= WHAT THIS TASK INVOLVES =
Every record below must be copied exactly, with images dropped.

= ENTRIES PROVIDED =
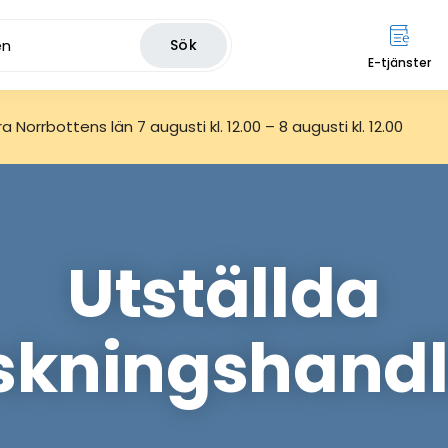
Sök
E-tjänster
 Norrbottens län 7 augusti kl. 12.00 – 8 augusti kl. 12.00
Utställda
skningshandl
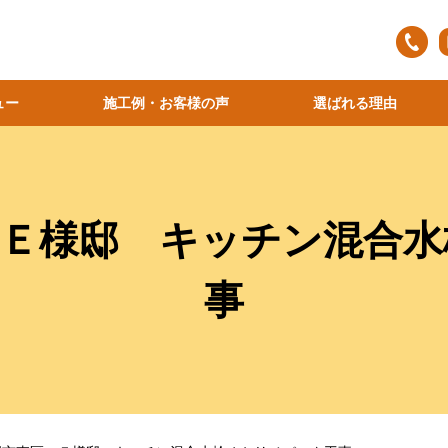
ュー
施工例・お客様の声
選ばれる理由
 Ｅ様邸 キッチン混合水
事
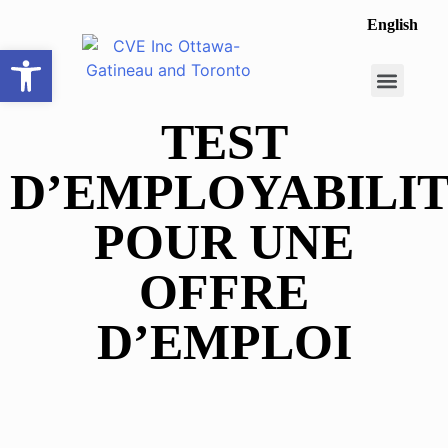
English
Ouvrir la barre d’outils
Opportunité de carrière
Faire une recomme
TEST
D’EMPLOYABILI
POUR UNE
OFFRE
D’EMPLOI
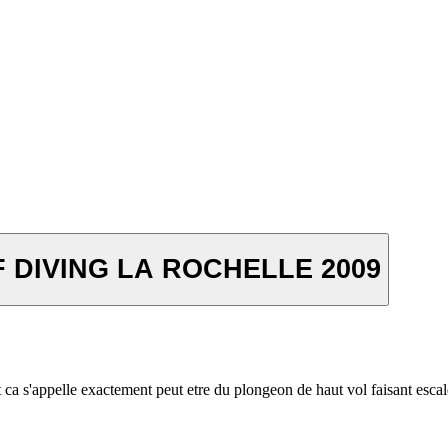
F DIVING LA ROCHELLE 2009
a s'appelle exactement peut etre du plongeon de haut vol faisant escale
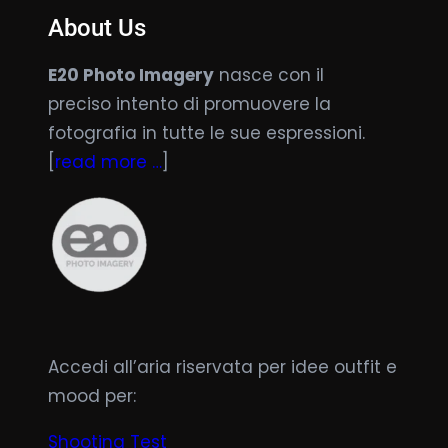
About Us
E20 Photo Imagery
nasce con il
preciso intento di promuovere la
fotografia in tutte le sue espressioni.
[
read more …
]
Accedi all’aria riservata per idee outfit e
mood per:
Shooting Test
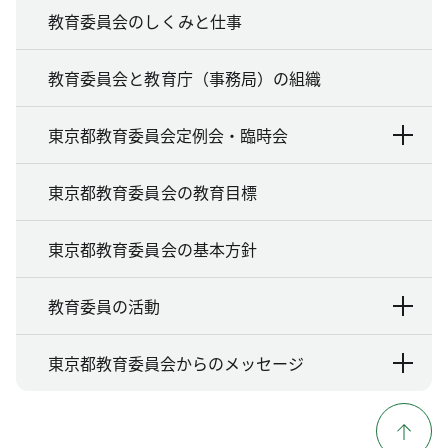
教育委員会のしくみと仕事
教育委員会と教育庁（事務局）の組織
東京都教育委員会定例会・臨時会
東京都教育委員会の教育目標
東京都教育委員会の基本方針
教育委員の活動
東京都教育委員会からのメッセージ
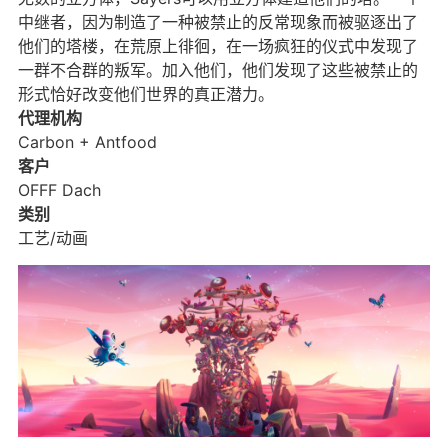
中继者，因为制造了一种被禁止的反常现象而被驱逐出了
他们的塔楼，在荒原上徘徊，在一场疯狂的仪式中发现了
一群不合群的叛军。加入他们，他们发现了这些被禁止的
形式恰好改变他们世界的真正潜力。
代理机构
Carbon + Antfood
客户
OFFF Dach
类别
工艺/动画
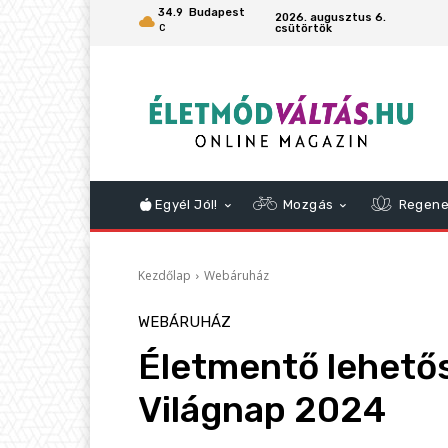
34.9
Budapest
2026. augusztus 6.
csütörtök
C
Egyél Jól!
Mozgás
Regene
Kezdőlap
Webáruház
WEBÁRUHÁZ
Életmentő lehető
Világnap 2024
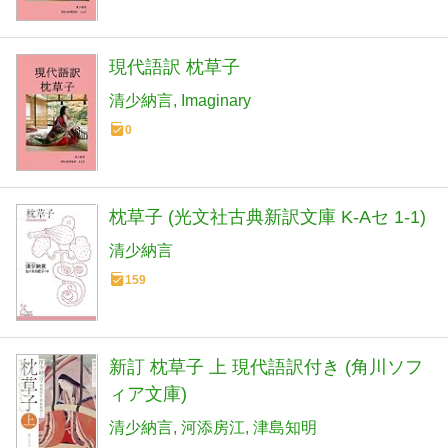
現代語訳 枕草子
清少納言
Imaginary
0
枕草子 (光文社古典新訳文庫 K-Aセ 1-1)
清少納言
159
新訂 枕草子 上 現代語訳付き (角川ソフ
ィア文庫)
清少納言
河添房江
津島知明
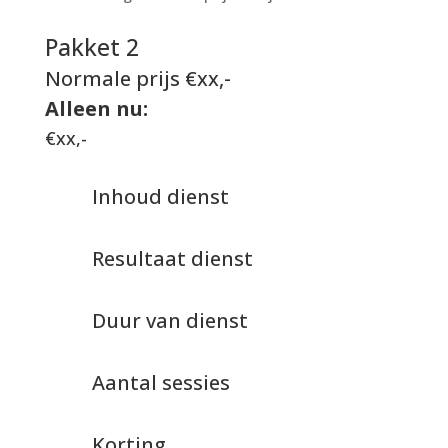
Pakket 2
Normale prijs €xx,-
Alleen nu:
€xx,-
Inhoud dienst
Resultaat dienst
Duur van dienst
Aantal sessies
Korting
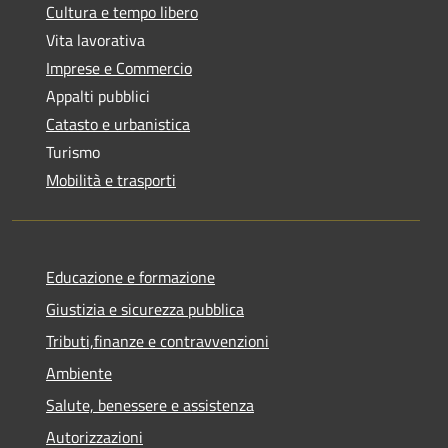
Cultura e tempo libero
Vita lavorativa
Imprese e Commercio
Appalti pubblici
Catasto e urbanistica
Turismo
Mobilità e trasporti
Educazione e formazione
Giustizia e sicurezza pubblica
Tributi,finanze e contravvenzioni
Ambiente
Salute, benessere e assistenza
Autorizzazioni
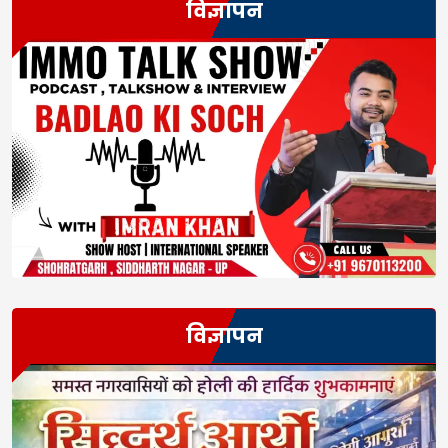
विज्ञापन
विज्ञापन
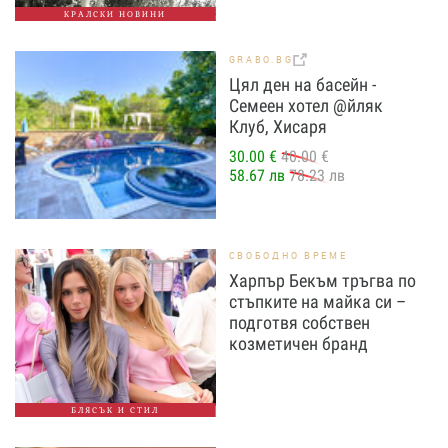
КРАЛСКИ НОВИНИ
GRABO.BG
Цял ден на басейн -
Семеен хотел @йляк
Клуб, Хисаря
30.00 €
40.00 €
58.67 лв
78.23 лв
СВОБОДНО ВРЕМЕ
Харпър Бекъм тръгва по
стъпките на майка си –
подготвя собствен
козметичен бранд
БЛЯСЪК И СТИЛ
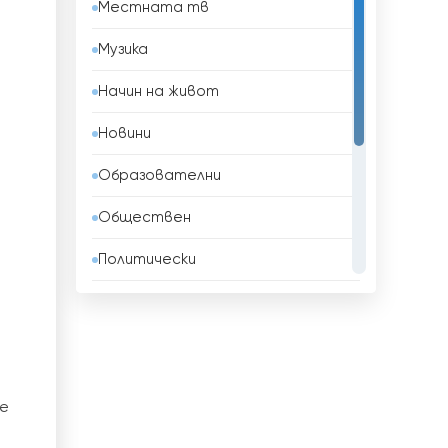
Местната тв
Бахрейн
Музика
Беларус
Начин на живот
Белгия
Новини
Белиз
Образователни
Бенин
Обществен
Боливия
Политически
Босна и Херцеговина
Развлекателни
Бразилия
Религиозни
Бруней
Спорт
Бутан
се
ТВ Магазини
България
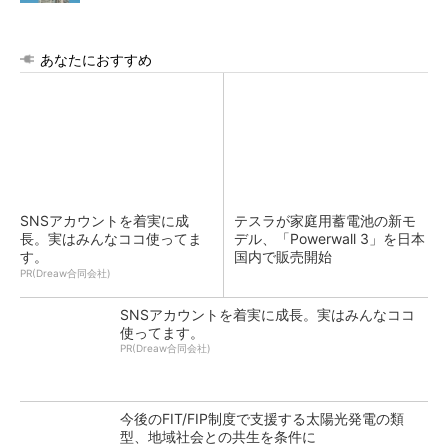
あなたにおすすめ
SNSアカウントを着実に成
テスラが家庭用蓄電池の新モ
長。実はみんなココ使ってま
デル、「Powerwall 3」を日本
す。
国内で販売開始
PR(Dreaw合同会社)
SNSアカウントを着実に成長。実はみんなココ
使ってます。
PR(Dreaw合同会社)
今後のFIT/FIP制度で支援する太陽光発電の類
型、地域社会との共生を条件に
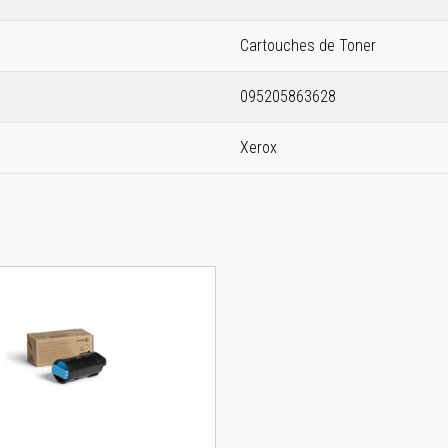
Cartouches de Toner
095205863628
Xerox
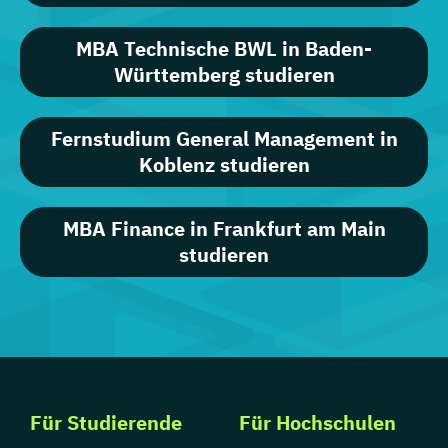
MBA Technische BWL in Baden-
Württemberg studieren
Fernstudium General Management in
Koblenz studieren
MBA Finance in Frankfurt am Main
studieren
Für Studierende
Für Hochschulen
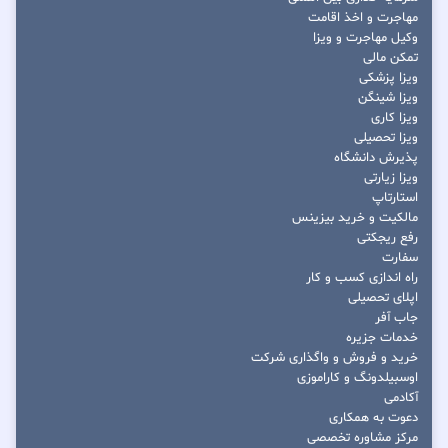
مهاجرت و اخذ اقامت
وکیل مهاجرت و ویزا
تمکن مالی
ویزا پزشکی
ویزا شینگن
ویزا کاری
ویزا تحصیلی
پذیرش دانشگاه
ویزا زیارتی
استارتاپ
مالکیت و خرید بیزینس
رفع ریجکتی
سفارت
راه اندازی کسب و کار
اپلای تحصیلی
جاب آفر
خدمات جزیره
خرید و فروش و واگذاری شرکت
اوسبیلدونگ و کاراموزی
آکادمی
دعوت به همکاری
مرکز مشاوره تخصصی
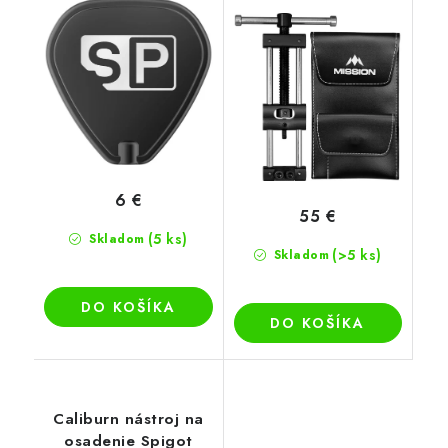
6 €
55 €
(5 ks)
Skladom
(>5 ks)
Skladom
DO KOŠÍKA
DO KOŠÍKA
Caliburn nástroj na
osadenie Spigot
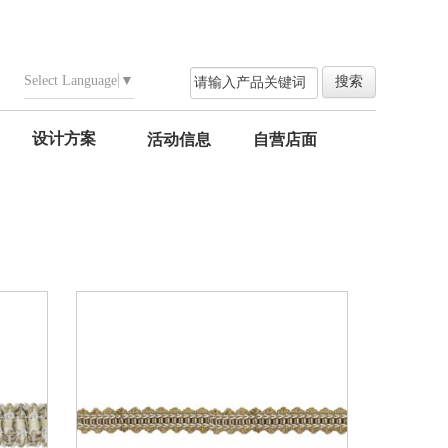
Select Language
▼
设计方案
活动信息
自营店面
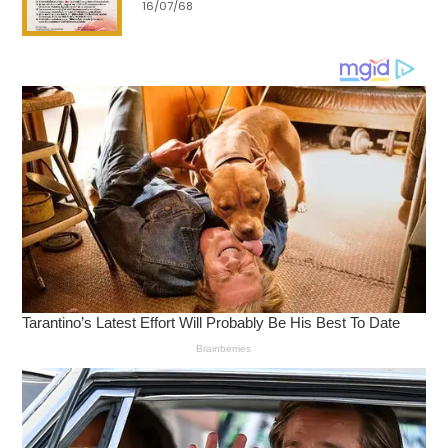
16/07/68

= RESPONSE AREA =
Sök
E-tjänster
 Norrbottens län 7 augusti kl. 12.00 – 8 augusti kl. 12.00
Utställda
skningshandl
ュー
施工例・お客様の声
選ばれる理由
 Ｅ様邸 キッチン混合水
事
English
Ouvrir la barre d’outils
Opportunité de carrière
Faire une recomme
TEST
D’EMPLOYABILI
POUR UNE
OFFRE
D’EMPLOI
F DIVING LA ROCHELLE 2009
a s'appelle exactement peut etre du plongeon de haut vol faisant escale
About Us
E20 Photo Imagery
nasce con il
preciso intento di promuovere la
fotografia in tutte le sue espressioni.
[
read more …
]
Accedi all’aria riservata per idee outfit e
mood per:
Shooting Test
教育委員会のしくみと仕事
教育委員会と教育庁（事務局）の組織
東京都教育委員会定例会・臨時会
東京都教育委員会の教育目標
東京都教育委員会の基本方針
教育委員の活動
東京都教育委員会からのメッセージ
中继者，因为制造了一种被禁止的反常现象而被驱逐出了
他们的塔楼，在荒原上徘徊，在一场疯狂的仪式中发现了
一群不合群的叛军。加入他们，他们发现了这些被禁止的
形式恰好改变他们世界的真正潜力。
代理机构
Carbon + Antfood
客户
OFFF Dach
类别
工艺/动画
34.9
Budapest
2026. augusztus 6.
csütörtök
C
Egyél Jól!
Mozgás
Regene
Kezdőlap
Webáruház
WEBÁRUHÁZ
Életmentő lehető
Világnap 2024
現代語訳 枕草子
清少納言
Imaginary
0
枕草子 (光文社古典新訳文庫 K-Aセ 1-1)
清少納言
159
新訂 枕草子 上 現代語訳付き (角川ソフ
ィア文庫)
清少納言
河添房江
津島知明
Pakket 2
Normale prijs €xx,-
Alleen nu:
€xx,-
Inhoud dienst
Resultaat dienst
Duur van dienst
Aantal sessies
Korting
Cultura e tempo libero
Vita lavorativa
Imprese e Commercio
Appalti pubblici
Catasto e urbanistica
Turismo
Mobilità e trasporti
Educazione e formazione
Giustizia e sicurezza pubblica
Tributi,finanze e contravvenzioni
Ambiente
Salute, benessere e assistenza
Autorizzazioni
विज्ञापन
विज्ञापन
КРАЛСКИ НОВИНИ
GRABO.BG
Цял ден на басейн -
Семеен хотел @йляк
Клуб, Хисаря
30.00 €
40.00 €
58.67 лв
78.23 лв
СВОБОДНО ВРЕМЕ
Харпър Бекъм тръгва по
стъпките на майка си –
подготвя собствен
козметичен бранд
БЛЯСЪК И СТИЛ
Местната тв
Бахрейн
Музика
Беларус
Начин на живот
Белгия
Новини
Белиз
Образователни
Бенин
Обществен
Боливия
Политически
Босна и Херцеговина
Развлекателни
Бразилия
Религиозни
Бруней
Спорт
Бутан
се
ТВ Магазини
България
あなたにおすすめ
SNSアカウントを着実に成
テスラが家庭用蓄電池の新モ
長。実はみんなココ使ってま
デル、「Powerwall 3」を日本
す。
国内で販売開始
PR(Dreaw合同会社)
SNSアカウントを着実に成長。実はみんなココ
使ってます。
PR(Dreaw合同会社)
今後のFIT/FIP制度で支援する太陽光発電の類
型、地域社会との共生を条件に
Cartouches de Toner
095205863628
Xerox
MBA Technische BWL in Baden-
Württemberg studieren
Fernstudium General Management in
Koblenz studieren
MBA Finance in Frankfurt am Main
studieren
Für Studierende
Für Hochschulen
مهاجرت و اخذ اقامت
وکیل مهاجرت و ویزا
تمکن مالی
ویزا پزشکی
ویزا شینگن
ویزا کاری
ویزا تحصیلی
پذیرش دانشگاه
ویزا زیارتی
استارتاپ
مالکیت و خرید بیزینس
رفع ریجکتی
سفارت
راه اندازی کسب و کار
اپلای تحصیلی
جاب آفر
خدمات جزیره
خرید و فروش و واگذاری شرکت
اوسبیلدونگ و کاراموزی
آکادمی
دعوت به همکاری
مرکز مشاوره تخصصی
6 €
55 €
(5 ks)
Skladom
(>5 ks)
Skladom
DO KOŠÍKA
DO KOŠÍKA
Caliburn nástroj na
osadenie Spigot
Select Language
▼
设计方案
活动信息
自营店面
16/07/68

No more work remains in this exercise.